▶ Task requirements: Below are lines of data; restate word for word those running from the line containing "4x4 Platinum 4dr SuperCrew 6.5 ft. SB" to the line containing "Related Topics", inclusive, and no others.

▶ Dataset content:
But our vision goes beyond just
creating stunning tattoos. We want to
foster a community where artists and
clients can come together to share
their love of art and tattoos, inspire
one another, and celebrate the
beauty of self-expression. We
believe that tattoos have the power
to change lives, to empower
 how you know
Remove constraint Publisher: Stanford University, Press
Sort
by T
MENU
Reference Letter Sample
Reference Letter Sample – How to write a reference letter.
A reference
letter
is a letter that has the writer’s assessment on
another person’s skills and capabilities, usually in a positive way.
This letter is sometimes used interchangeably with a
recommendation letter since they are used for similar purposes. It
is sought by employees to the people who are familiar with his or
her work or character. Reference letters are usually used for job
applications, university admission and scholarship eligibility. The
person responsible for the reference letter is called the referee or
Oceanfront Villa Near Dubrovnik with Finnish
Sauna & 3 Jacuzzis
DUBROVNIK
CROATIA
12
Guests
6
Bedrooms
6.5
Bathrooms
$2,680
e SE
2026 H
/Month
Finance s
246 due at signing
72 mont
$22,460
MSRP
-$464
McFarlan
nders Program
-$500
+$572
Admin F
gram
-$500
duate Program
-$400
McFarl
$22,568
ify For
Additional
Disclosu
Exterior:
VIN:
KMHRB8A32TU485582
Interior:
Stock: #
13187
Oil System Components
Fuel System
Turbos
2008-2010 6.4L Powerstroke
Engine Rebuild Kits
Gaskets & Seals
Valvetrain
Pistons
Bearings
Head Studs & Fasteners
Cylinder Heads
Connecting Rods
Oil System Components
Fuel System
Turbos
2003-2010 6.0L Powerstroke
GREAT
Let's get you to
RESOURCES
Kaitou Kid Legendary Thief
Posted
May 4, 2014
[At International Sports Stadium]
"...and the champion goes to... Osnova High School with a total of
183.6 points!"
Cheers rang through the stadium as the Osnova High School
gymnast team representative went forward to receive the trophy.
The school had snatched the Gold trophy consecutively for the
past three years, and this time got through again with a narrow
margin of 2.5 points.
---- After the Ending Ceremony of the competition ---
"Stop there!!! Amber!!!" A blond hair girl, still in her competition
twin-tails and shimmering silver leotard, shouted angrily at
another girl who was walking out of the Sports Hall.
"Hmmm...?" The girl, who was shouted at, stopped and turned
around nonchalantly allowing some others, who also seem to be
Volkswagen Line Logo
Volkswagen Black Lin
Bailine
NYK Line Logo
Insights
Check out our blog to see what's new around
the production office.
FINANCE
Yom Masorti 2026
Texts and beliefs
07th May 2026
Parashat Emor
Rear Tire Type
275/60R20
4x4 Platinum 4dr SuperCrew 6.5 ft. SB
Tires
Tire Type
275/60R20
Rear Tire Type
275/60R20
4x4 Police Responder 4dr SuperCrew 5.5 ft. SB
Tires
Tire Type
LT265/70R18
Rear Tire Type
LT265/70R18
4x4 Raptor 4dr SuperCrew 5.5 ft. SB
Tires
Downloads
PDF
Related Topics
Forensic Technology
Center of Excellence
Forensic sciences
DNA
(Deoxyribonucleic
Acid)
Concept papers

▶ Written solution:
4x4 Platinum 4dr SuperCrew 6.5 ft. SB
Tires
Tire Type
275/60R20
Rear Tire Type
275/60R20
4x4 Police Responder 4dr SuperCrew 5.5 ft. SB
Tires
Tire Type
LT265/70R18
Rear Tire Type
LT265/70R18
4x4 Raptor 4dr SuperCrew 5.5 ft. SB
Tires
Downloads
PDF
Related Topics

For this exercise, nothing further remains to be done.